* Assignment: What is needed here is an exact repetition of the records below, beginning at the line that has "focal_35mm: 26" and stopping after the line that has "focal_mm: 4.2".

Dataset excerpts
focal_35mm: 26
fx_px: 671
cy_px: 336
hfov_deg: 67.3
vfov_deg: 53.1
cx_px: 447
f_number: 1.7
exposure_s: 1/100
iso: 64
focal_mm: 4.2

* * *

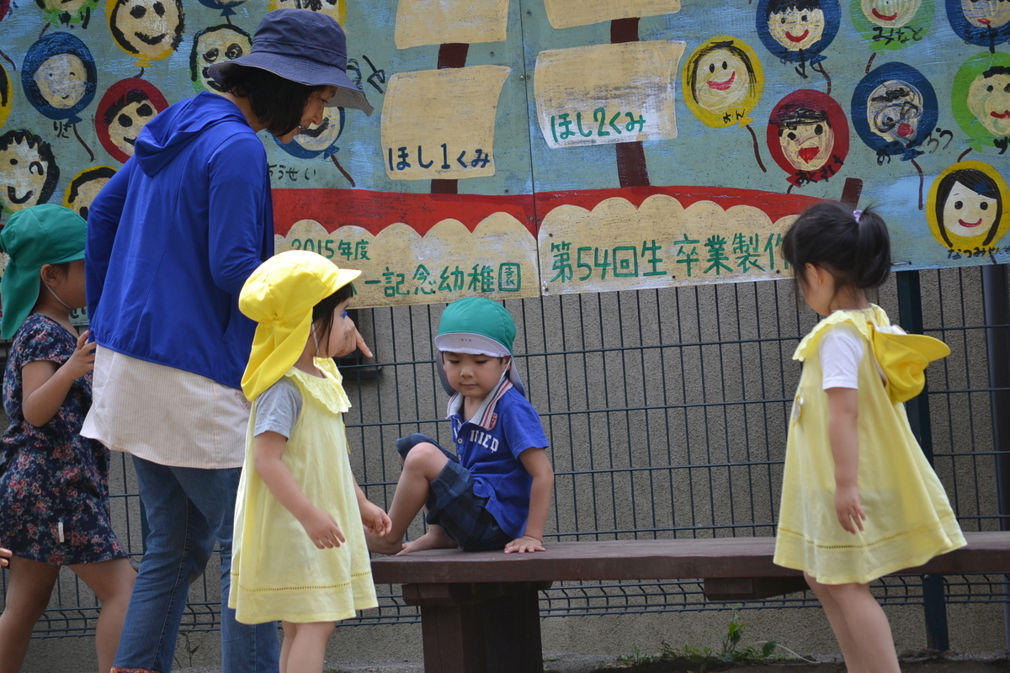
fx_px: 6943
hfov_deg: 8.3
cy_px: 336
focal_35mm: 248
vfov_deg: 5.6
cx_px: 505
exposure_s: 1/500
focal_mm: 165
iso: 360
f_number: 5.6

--

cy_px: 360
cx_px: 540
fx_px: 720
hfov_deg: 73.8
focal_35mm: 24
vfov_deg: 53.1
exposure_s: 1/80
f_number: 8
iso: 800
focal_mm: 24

* Answer to this problem:
focal_35mm: 26
fx_px: 671
cy_px: 336
hfov_deg: 67.3
vfov_deg: 53.1
cx_px: 447
f_number: 1.7
exposure_s: 1/100
iso: 64
focal_mm: 4.2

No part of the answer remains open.